They say that admitting there is a problem is the first step to recovery. I am told I have a problem, but I'm not sure I believe that and I'm not sure I am looking for salvation. I'm not a hoarder but will admit to a certain reluctance to throw things away.
My barn shoes had sprung any number of leaks. With the rainy season finally here and the yards full of mud (and a lot of et cetera), I broke down and bought a new pair on my last trip to town. The new shoes look just like the old pair, but are warm and keep my feet dry. And there sat the sad old, broken shoes, covered in barnyard et cetera. It seemed so cold hearted to dump them in the trash bin. They'd worked hard and done their job well. I tend to bond with my shoes. On a shelf high up in the back of the closet, there is a box full of beautiful high heels that I will never wear again but cannot bear to part with. I go through barn shoes at an alarming rate and could easily accumulate a mountain of these used-up shoes and so, reluctantly, I let the old pair go.
In the kitchen, I use those sponges with a scratchy pad on one side to wash dishes. I keep a supply under the sink. I use a sponge until there is no more scratch and the sponge hangs in shreds; it still washes the dishes. Like that line in Monty Python and the Holy Grail, "I'm not dead yet!" This drives my daughter batty. I can always tell when she's been at the sink, as the next day I find a new sponge on the counter and no sign of the old ratty but perfectly good one. I think she hides the remains in her purse to take away. I hope she gives it a decent burial.

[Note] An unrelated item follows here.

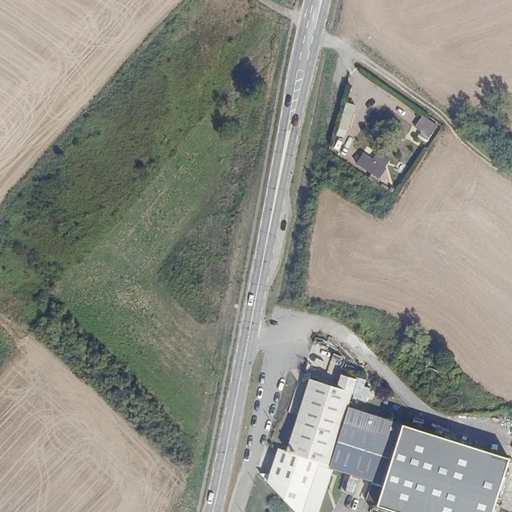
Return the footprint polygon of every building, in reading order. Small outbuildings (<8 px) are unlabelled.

California recently passed a ban on plastic bags from the grocery store. Not to worry. I will not go without. I have a lifetime supply in a barrel-size (plastic) bag. I will have the corner on the black-market for those who need a plastic-bag fix. I don't throw them willy-nilly out there to destroy the environment, but there are those things for which nothing but a plastic bag will do; used cat litter being one, and I'm sure Trash Guy would agree.
Years ago I cancelled all my magazine subscriptions. I had to. I'd run out of space to keep the ever-growing collection of every issue of every magazine I had. I'd give a new addition a quick once-over when it arrived, then set it aside for some future day when I'd have time to read the articles and cut out recipes and/or projects. There are shelves and drawers everywhere in the house stacked with magazines still awaiting my attention. I could fill a landfill with unread magazines.
I will not address the issue of books. Books, to me, are like children and animals: once you have them, they are yours for the duration.
Again, while I'm not yet ready to say I have a problem, when I am ready to take that first step, I'll take it in a new pair of shoes.